INSTRUCTIONS TO FOLLOW — Copy every line of the data exactly, keeping out any picture.

SUPPLIED MATERIAL —

####

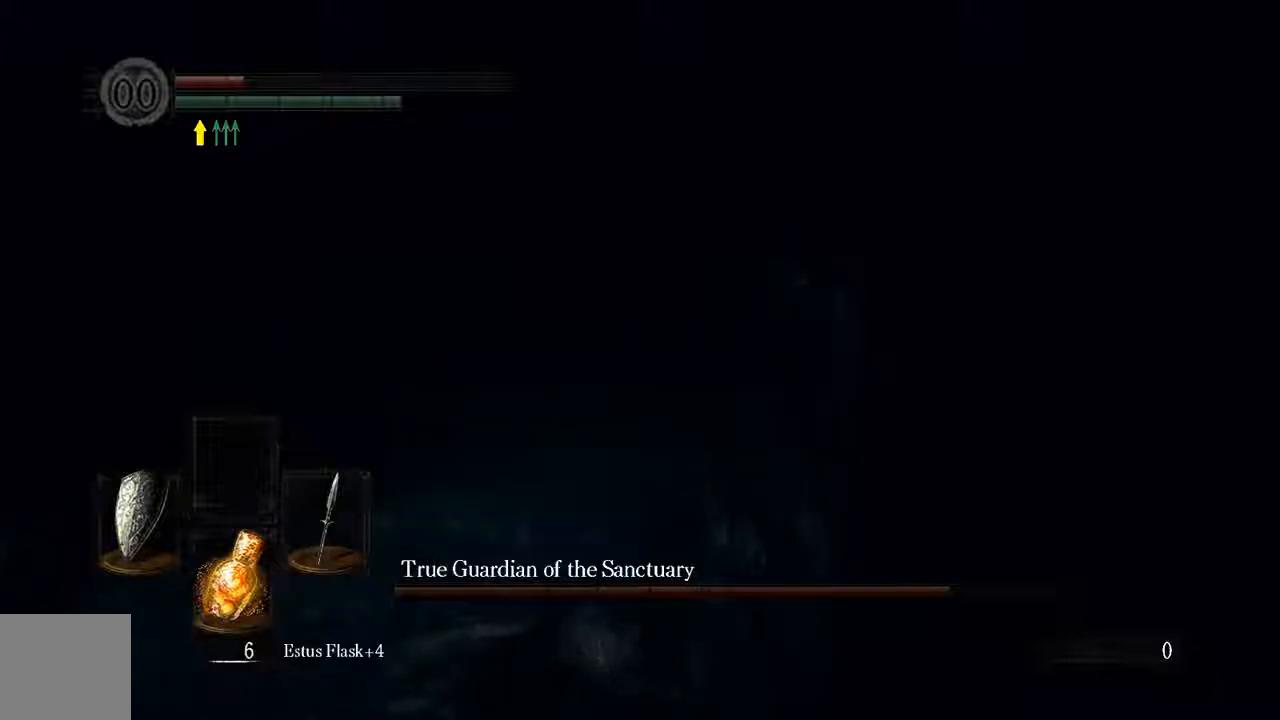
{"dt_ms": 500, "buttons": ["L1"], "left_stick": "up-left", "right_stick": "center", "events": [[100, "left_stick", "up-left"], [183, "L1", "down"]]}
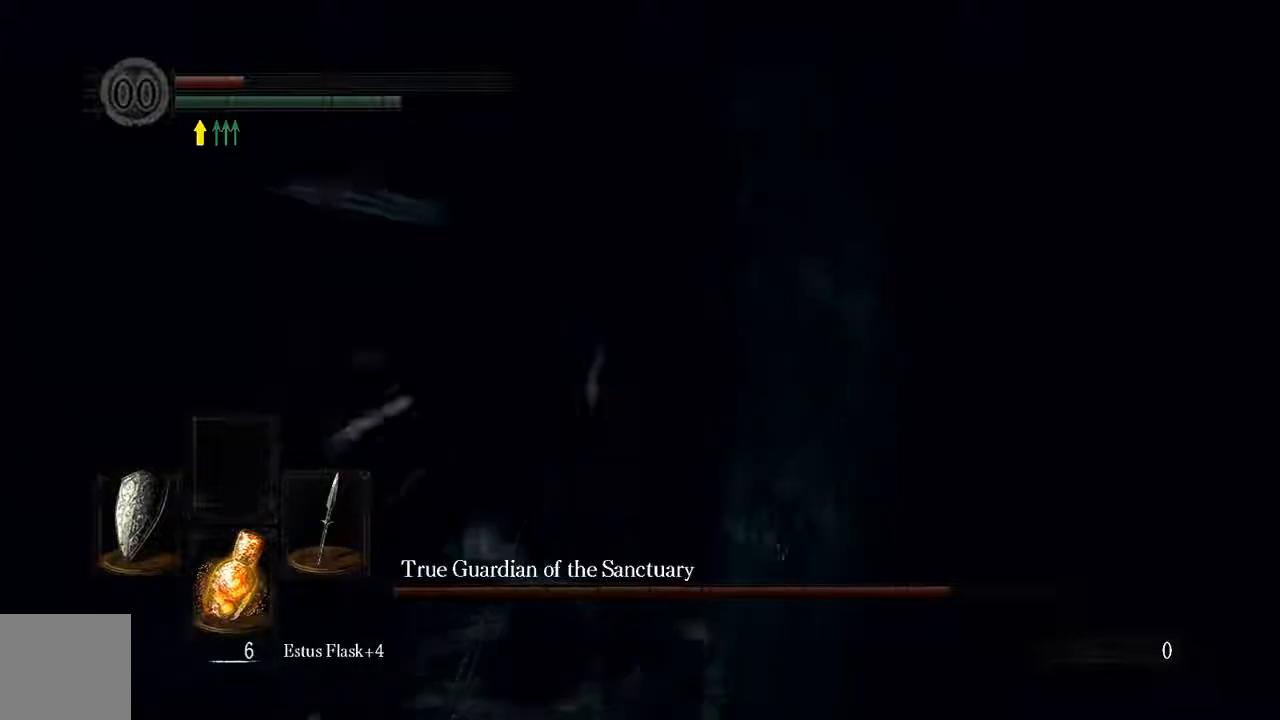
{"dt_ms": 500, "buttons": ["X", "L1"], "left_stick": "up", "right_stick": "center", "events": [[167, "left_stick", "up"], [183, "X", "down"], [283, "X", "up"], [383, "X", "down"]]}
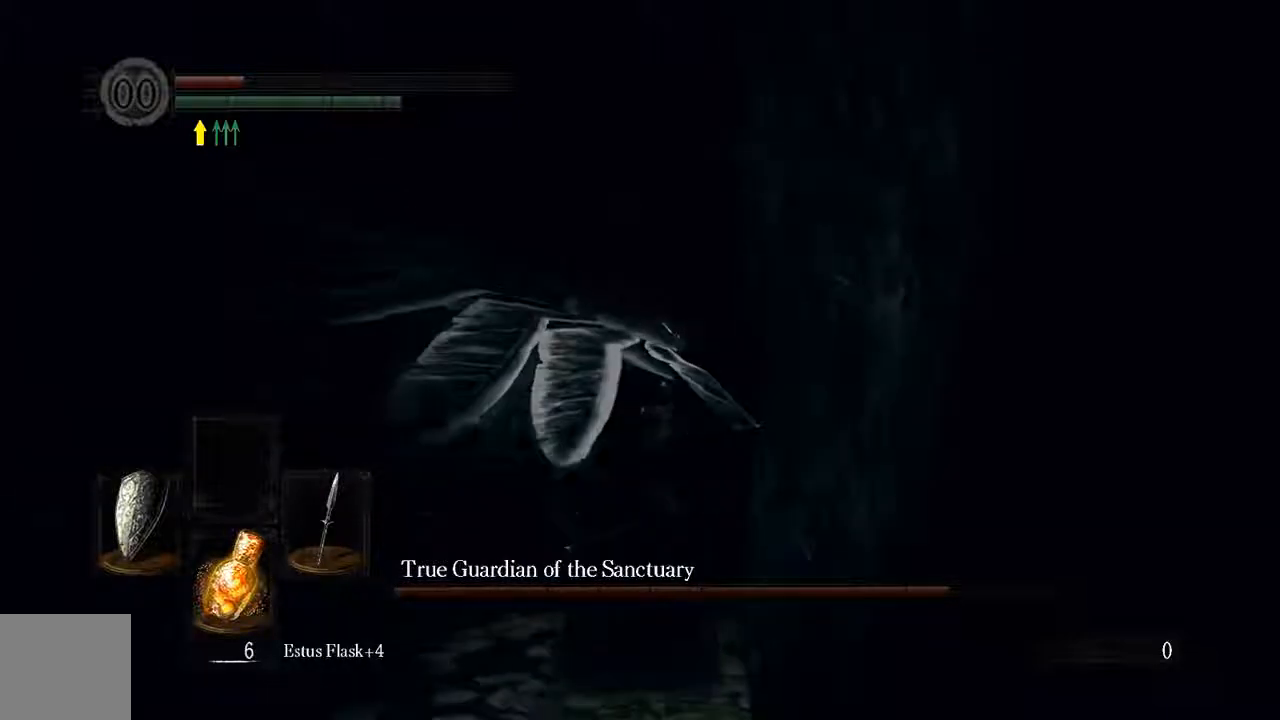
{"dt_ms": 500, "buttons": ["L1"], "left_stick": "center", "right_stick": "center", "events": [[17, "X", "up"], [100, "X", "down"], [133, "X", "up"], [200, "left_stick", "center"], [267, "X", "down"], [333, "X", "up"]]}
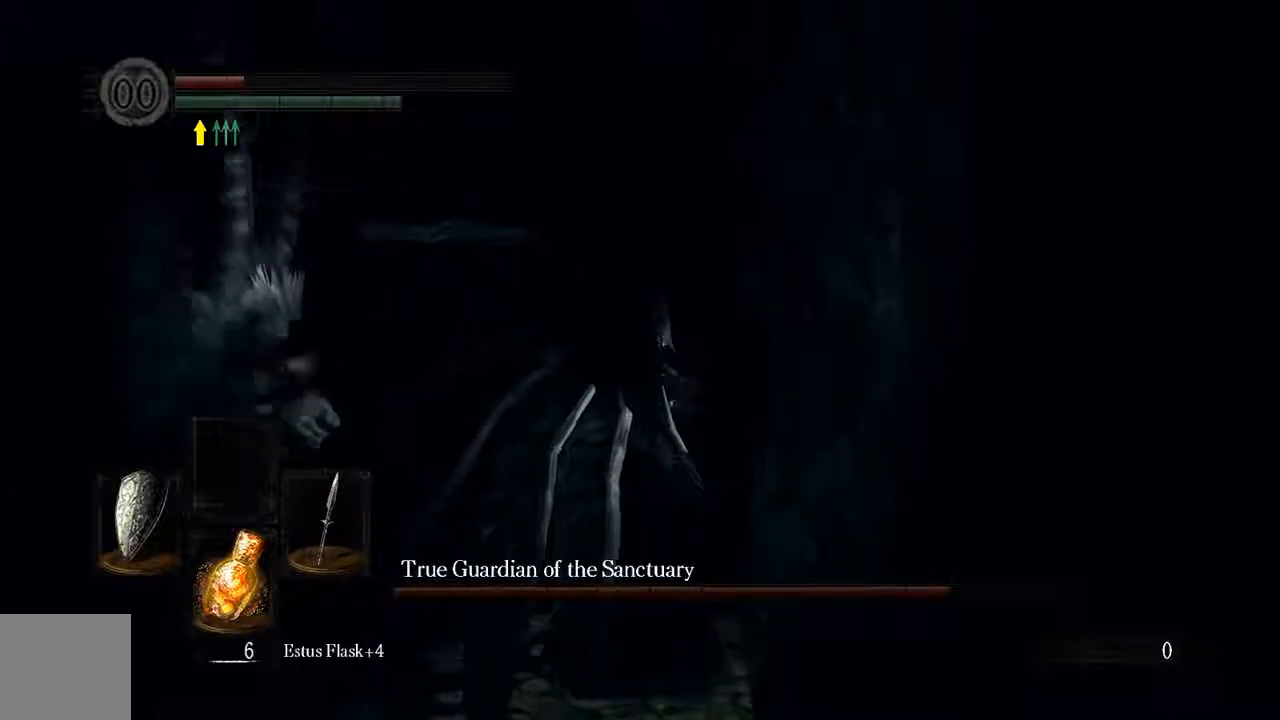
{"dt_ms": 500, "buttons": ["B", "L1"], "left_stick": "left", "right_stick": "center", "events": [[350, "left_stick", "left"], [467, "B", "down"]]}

####

RESPONSE AREA —
{"dt_ms": 500, "buttons": ["L1"], "left_stick": "up-left", "right_stick": "center", "events": [[100, "left_stick", "up-left"], [183, "L1", "down"]]}
{"dt_ms": 500, "buttons": ["X", "L1"], "left_stick": "up", "right_stick": "center", "events": [[167, "left_stick", "up"], [183, "X", "down"], [283, "X", "up"], [383, "X", "down"]]}
{"dt_ms": 500, "buttons": ["L1"], "left_stick": "center", "right_stick": "center", "events": [[17, "X", "up"], [100, "X", "down"], [133, "X", "up"], [200, "left_stick", "center"], [267, "X", "down"], [333, "X", "up"]]}
{"dt_ms": 500, "buttons": ["B", "L1"], "left_stick": "left", "right_stick": "center", "events": [[350, "left_stick", "left"], [467, "B", "down"]]}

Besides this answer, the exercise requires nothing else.